# Best player in the country?



## Destin Gator (Sep 25, 2011)

#7 for LSU gets my vote, that kid is truly fun to watch!


----------



## golffreak (Sep 25, 2011)

Not familiar with him, but I wouldn't doubt it. LSU has some great athletes.


----------



## westcobbdog (Sep 25, 2011)

that was Petersons number last year. Best player in country..probably Luck or Kellen Moore, imo.


----------



## golffreak (Sep 25, 2011)

Oklahoma State has a great QB as well. Isn't he 28 or something like that?


----------



## Les Miles (Sep 25, 2011)

Destin Gator said:


> #7 for LSU gets my vote, that kid is truly fun to watch!



His name is Tyrann Mathieu and he is like a heat-seeking missle to the ball. He might end up being better than Patrick Peterson...


----------



## rex upshaw (Sep 25, 2011)

Les Miles said:


> His name is Tyrann Mathieu and he is like a heat-seeking missle to the ball. He might end up being better than Patrick Peterson...



He's a solid player, but he isn't Patrick Peterson.


----------



## Unicoidawg (Sep 25, 2011)

There are a number of guys to choose from..... Denard Robinson, Kellen Moore, Andrew Luck, Blackmon and Brandon Weeden from Ok St., Robert Griffin QB from Baylor and now Tyrann Mathieu. That is why I LOVE college so much more than the pros, you never know who is gonna step up and shine.


----------



## LanierSpots (Sep 25, 2011)

Unicoidawg said:


> There are a number of guys to choose from..... Denard Robinson, Kellen Moore, Andrew Luck, Blackmon and Brandon Weeden from Ok St., Robert Griffin QB from Baylor and now Tyrann Mathieu. That is why I LOVE college so much more than the pros, you never know who is gonna step up and shine.




Lets keep this list till week 9 and see who is on it.   It always changes.....     

Good list.  Its very early but my vote would go to Robert Griffin if I had a vote right now.


----------



## paddlin samurai (Sep 25, 2011)

the one and only Melvin Ingram- wait til pro day he is going to blow up all the numbers for DT/DE that week.  I dare say there arent too many DT/DE that athletically can do what he does.  A lighter William Perry if u will, who i use to play basketball against back in the day.  Fridge would be dunking on all us tall white guys...haha
He can do a standing back flip and dunk a football over the goal post which at 6'2" 270lbs aint that easy. Melvin per Spurrier is the best athlete on the team and if all our punters were hurt he said "oh Melvin can punt left footed" and he can throw the rock too.  The play he made last night diving into the enzone wasnt as easy as it looked- most guys would have let the ball squirt out from underneath them when they landed on the ball going at the speed he was going.


----------



## Will-dawg (Sep 25, 2011)

He aint the best player in the country but probably the best (true) Freshman--Sammy Watkins from Clemson.  He is very explosive and plays with the experience of some the best veterans out there.  Definately a player to watch out for in the future!!!!


----------



## gin house (Sep 25, 2011)

Will-dawg said:


> He aint the best player in the country but probably the best (true) Freshman--Sammy Watkins from Clemson.  He is very explosive and plays with the experience of some the best veterans out there.  Definately a player to watch out for in the future!!!!

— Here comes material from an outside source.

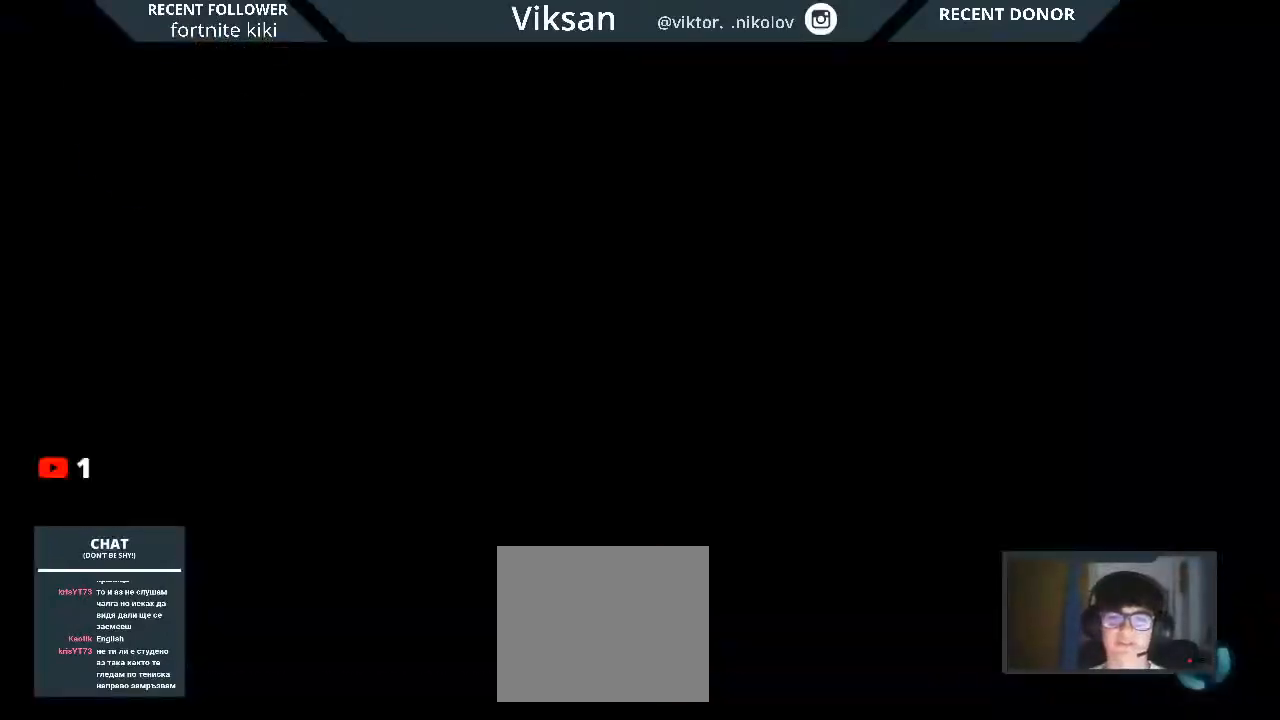
{"buttons": [], "left_stick": "left", "right_stick": "center", "events": [[333, "left_stick", "left"], [383, "R1", "up"], [500, "R2", "up"]]}
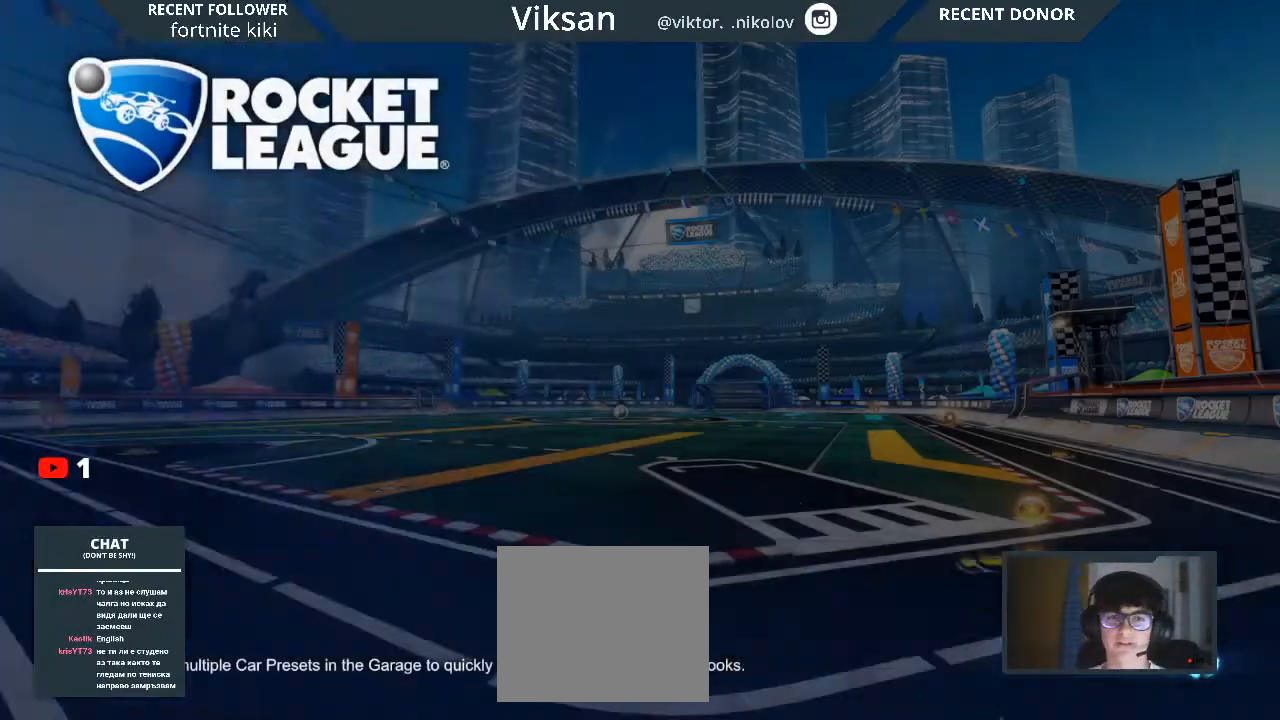
{"buttons": [], "left_stick": "left", "right_stick": "center", "events": [[133, "CROSS", "down"], [250, "CROSS", "up"], [367, "CROSS", "down"], [450, "CROSS", "up"]]}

  Sammy is a very good player, looks like a man among boys and is just a freshman......Kid is super fast and a playmaker.  Wish he was in garnet and black


----------



## gin house (Sep 25, 2011)

paddlin samurai said:


> the one and only Melvin Ingram- wait til pro day he is going to blow up all the numbers for DT/DE that week.  I dare say there arent too many DT/DE that athletically can do what he does.  A lighter William Perry if u will, who i use to play basketball against back in the day.  Fridge would be dunking on all us tall white guys...haha
> He can do a standing back flip and dunk a football over the goal post which at 6'2" 270lbs aint that easy. Melvin per Spurrier is the best athlete on the team and if all our punters were hurt he said "oh Melvin can punt left footed" and he can throw the rock too.  The play he made last night diving into the enzone wasnt as easy as it looked- most guys would have let the ball squirt out from underneath them when they landed on the ball going at the speed he was going.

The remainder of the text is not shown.